A aposta do governo é que o PPCDam sirva como alavanca para novas captações de recursos para o Fundo Amazônia. Logo após a posse de Lula, o presidente da Alemanha, Frank-Walter Steinmeier, comemorou o retorno do Brasil à cena internacional e anunciou a liberação de mais 35 milhões de euros de forma imediata para a preservação ambiental no país.

O assessor jurídico do ISA ainda destaca que Lula determinou o prazo de 45 dias para a nova regulamentação para o Conselho Nacional do Meio Ambiente (Conama), o que também marca o retorno da participação da sociedade civil neste e nos demais conselhos de decisão e análise das questões ambientais.

“Essa retomada da participação social vem com muita força, inclusive com orientações do Supremo [STF]”, avalia Guetta.

Tarefas de compreensão de figuras
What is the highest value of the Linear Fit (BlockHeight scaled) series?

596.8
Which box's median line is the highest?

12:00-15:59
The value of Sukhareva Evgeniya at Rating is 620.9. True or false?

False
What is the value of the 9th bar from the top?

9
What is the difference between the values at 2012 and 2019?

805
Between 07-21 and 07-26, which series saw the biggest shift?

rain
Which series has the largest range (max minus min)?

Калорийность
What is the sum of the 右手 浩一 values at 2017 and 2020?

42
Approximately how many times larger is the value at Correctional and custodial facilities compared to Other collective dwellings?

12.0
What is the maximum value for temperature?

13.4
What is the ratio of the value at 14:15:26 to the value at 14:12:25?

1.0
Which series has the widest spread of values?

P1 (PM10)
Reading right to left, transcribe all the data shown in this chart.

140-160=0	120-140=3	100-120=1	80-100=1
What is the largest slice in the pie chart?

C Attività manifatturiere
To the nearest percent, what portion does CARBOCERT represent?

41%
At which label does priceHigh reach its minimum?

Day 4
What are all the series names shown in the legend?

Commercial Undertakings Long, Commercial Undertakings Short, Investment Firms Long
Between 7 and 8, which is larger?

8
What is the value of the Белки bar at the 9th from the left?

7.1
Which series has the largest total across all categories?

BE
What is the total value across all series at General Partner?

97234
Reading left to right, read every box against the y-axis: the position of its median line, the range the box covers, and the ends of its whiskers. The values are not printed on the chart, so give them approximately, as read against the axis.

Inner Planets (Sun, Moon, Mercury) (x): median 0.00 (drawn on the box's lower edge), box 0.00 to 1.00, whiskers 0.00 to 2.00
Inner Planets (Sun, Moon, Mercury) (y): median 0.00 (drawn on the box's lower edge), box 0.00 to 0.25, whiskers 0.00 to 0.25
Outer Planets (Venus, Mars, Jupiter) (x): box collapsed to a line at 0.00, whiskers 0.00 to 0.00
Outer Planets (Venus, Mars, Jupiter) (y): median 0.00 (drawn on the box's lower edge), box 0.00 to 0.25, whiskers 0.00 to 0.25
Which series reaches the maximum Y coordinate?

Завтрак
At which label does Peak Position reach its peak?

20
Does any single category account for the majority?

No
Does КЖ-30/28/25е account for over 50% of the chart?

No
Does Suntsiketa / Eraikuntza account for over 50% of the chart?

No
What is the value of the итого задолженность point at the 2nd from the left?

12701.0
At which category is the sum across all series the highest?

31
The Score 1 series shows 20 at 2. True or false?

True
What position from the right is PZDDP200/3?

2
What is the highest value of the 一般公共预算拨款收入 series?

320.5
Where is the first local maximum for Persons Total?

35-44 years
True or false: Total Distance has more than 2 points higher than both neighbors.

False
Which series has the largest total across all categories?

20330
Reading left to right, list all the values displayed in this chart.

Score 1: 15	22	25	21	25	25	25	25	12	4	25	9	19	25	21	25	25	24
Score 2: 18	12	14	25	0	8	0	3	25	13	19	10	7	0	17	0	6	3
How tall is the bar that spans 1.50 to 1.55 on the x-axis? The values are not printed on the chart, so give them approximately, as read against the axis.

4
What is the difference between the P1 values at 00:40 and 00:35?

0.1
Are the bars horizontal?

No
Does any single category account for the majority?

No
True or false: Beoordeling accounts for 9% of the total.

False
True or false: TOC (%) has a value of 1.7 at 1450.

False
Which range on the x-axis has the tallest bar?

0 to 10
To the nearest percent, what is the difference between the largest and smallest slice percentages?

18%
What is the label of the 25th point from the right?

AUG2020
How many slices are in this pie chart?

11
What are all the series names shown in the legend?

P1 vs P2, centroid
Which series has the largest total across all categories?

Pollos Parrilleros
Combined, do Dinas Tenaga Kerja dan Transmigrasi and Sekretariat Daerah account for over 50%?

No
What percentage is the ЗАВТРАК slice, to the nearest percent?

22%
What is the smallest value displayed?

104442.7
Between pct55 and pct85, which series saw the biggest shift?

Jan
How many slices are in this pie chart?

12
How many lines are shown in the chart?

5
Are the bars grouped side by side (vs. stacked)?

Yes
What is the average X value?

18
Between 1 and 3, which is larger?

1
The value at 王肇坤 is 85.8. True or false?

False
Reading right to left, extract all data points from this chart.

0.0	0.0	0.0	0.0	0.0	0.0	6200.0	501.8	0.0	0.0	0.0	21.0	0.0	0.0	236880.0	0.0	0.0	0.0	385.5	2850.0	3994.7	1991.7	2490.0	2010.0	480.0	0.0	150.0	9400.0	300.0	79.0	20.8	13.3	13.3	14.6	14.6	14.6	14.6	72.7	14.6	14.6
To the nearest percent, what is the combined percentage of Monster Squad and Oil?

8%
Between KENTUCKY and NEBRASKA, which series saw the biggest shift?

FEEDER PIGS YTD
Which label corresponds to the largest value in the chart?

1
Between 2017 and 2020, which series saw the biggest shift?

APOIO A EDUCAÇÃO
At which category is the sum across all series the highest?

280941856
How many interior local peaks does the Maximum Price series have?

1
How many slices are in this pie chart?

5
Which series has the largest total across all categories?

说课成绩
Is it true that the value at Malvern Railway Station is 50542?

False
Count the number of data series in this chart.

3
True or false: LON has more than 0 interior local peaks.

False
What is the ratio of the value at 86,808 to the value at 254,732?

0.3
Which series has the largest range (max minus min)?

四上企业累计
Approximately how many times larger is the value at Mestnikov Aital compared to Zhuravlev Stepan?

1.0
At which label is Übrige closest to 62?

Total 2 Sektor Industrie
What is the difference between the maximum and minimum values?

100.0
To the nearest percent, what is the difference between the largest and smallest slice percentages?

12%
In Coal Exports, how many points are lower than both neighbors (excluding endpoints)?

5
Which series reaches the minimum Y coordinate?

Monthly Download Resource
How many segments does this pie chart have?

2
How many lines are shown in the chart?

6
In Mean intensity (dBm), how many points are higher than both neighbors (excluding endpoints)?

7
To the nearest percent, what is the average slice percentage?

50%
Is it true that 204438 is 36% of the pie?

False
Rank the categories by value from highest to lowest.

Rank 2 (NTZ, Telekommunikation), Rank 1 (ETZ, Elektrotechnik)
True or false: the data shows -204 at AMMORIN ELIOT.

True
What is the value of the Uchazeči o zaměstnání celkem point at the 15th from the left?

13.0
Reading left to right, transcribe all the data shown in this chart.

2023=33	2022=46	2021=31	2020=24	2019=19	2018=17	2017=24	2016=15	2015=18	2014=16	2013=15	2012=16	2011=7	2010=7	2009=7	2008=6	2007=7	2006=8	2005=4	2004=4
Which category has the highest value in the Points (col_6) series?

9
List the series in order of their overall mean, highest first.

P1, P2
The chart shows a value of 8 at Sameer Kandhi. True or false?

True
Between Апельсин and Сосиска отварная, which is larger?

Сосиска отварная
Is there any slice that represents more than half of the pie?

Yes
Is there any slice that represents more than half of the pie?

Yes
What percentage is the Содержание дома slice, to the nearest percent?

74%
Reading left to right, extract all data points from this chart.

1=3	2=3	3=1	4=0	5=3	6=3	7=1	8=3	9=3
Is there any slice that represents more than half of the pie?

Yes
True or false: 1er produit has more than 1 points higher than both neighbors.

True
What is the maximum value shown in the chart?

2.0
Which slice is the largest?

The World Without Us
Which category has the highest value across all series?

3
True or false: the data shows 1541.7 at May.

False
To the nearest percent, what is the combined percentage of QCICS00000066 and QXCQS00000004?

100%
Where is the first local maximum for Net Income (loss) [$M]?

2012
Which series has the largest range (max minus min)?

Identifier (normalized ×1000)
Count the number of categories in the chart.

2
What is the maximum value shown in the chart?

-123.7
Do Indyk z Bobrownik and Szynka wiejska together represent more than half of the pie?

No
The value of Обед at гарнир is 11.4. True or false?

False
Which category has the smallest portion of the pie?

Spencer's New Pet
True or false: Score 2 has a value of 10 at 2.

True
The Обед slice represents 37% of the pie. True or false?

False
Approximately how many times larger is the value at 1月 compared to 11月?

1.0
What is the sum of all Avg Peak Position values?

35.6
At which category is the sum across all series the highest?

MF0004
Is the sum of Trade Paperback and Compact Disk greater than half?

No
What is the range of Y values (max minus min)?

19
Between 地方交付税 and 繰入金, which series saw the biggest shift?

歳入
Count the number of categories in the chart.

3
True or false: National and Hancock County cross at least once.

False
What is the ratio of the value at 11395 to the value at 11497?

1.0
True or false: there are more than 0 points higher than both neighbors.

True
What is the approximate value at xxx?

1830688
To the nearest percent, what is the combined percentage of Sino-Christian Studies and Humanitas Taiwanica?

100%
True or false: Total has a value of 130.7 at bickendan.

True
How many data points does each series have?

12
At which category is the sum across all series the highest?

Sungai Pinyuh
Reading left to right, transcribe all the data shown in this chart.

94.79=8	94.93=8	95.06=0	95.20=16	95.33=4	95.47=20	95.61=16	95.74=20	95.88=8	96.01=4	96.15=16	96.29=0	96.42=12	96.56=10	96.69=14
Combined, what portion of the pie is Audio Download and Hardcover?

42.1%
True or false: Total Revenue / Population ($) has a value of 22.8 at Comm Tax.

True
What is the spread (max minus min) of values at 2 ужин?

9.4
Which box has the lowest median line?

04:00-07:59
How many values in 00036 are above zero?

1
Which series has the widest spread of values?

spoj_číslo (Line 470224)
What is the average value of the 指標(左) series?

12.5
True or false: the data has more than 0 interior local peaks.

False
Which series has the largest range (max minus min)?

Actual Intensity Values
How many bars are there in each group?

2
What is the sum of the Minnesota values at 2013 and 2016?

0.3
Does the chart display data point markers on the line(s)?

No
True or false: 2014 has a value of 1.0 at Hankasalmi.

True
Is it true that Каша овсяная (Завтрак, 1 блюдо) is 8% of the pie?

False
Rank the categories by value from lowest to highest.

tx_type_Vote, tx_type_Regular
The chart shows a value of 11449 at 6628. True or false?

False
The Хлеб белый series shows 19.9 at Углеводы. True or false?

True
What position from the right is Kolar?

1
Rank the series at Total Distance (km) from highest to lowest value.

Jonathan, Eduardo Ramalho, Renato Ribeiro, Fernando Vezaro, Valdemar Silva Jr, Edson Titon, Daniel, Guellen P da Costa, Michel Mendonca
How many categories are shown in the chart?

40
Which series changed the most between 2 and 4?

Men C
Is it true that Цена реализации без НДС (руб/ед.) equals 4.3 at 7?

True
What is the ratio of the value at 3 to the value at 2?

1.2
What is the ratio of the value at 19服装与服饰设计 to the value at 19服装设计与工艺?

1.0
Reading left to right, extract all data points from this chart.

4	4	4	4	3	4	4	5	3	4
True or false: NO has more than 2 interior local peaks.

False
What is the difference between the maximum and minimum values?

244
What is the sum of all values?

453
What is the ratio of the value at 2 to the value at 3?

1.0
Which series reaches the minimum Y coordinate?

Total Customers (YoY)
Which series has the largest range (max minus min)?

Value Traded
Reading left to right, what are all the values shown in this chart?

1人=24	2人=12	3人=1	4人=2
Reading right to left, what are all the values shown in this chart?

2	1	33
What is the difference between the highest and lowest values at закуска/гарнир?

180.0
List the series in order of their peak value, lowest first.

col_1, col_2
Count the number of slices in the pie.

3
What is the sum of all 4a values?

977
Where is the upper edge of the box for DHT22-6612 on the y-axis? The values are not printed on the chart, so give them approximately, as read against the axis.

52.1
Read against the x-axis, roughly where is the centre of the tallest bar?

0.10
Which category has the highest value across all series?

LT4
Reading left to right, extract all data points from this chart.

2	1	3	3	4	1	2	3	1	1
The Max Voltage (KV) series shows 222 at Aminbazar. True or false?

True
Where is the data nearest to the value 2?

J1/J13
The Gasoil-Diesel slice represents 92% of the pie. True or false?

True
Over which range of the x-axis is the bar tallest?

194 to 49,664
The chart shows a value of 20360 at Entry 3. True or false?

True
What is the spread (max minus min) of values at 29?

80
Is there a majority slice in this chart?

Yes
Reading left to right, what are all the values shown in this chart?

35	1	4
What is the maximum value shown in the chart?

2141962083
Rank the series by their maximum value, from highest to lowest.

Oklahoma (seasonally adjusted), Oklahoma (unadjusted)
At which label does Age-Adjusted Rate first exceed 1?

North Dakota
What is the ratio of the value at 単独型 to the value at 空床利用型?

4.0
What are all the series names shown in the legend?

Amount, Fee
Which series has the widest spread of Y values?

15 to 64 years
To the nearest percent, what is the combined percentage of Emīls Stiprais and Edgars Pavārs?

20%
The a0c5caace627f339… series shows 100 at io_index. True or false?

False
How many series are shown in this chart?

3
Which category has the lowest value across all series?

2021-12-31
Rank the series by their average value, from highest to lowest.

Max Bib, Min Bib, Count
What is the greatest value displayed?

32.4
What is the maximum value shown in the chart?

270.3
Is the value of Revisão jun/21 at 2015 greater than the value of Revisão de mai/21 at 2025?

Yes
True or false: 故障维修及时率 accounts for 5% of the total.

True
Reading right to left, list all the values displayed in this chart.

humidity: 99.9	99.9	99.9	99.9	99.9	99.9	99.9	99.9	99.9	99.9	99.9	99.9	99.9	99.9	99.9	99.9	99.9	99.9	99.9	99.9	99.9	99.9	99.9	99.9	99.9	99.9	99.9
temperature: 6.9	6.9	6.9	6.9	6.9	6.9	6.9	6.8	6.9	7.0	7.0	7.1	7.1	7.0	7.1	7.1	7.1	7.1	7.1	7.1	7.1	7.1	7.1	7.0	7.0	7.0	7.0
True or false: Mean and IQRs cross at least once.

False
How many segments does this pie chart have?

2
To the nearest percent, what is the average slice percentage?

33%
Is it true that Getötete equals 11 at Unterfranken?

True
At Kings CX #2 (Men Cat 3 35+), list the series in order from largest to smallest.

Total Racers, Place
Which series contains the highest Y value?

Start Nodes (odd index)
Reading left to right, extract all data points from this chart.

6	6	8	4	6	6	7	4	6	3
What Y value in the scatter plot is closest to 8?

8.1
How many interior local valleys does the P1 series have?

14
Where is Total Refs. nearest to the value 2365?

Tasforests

== Instruções do exercício ==
**1.** Resuma o trecho sobre o Fundo Amazônia e o Conama em duas frases.
**2.** Segundo o trecho, que prazo Lula determinou para a nova regulamentação do Conselho Nacional do Meio Ambiente?

== Respostas em ordem ==
**1.** O governo espera que o PPCDam sirva de alavanca para novas captações de recursos para o Fundo Amazônia, e, logo após a posse de Lula, o presidente da Alemanha anunciou a liberação imediata de mais 35 milhões de euros para a preservação ambiental no Brasil. Lula também determinou um prazo de 45 dias para a nova regulamentação do Conama, o que marca o retorno da participação da sociedade civil nos conselhos ambientais.

**2.** 45 dias.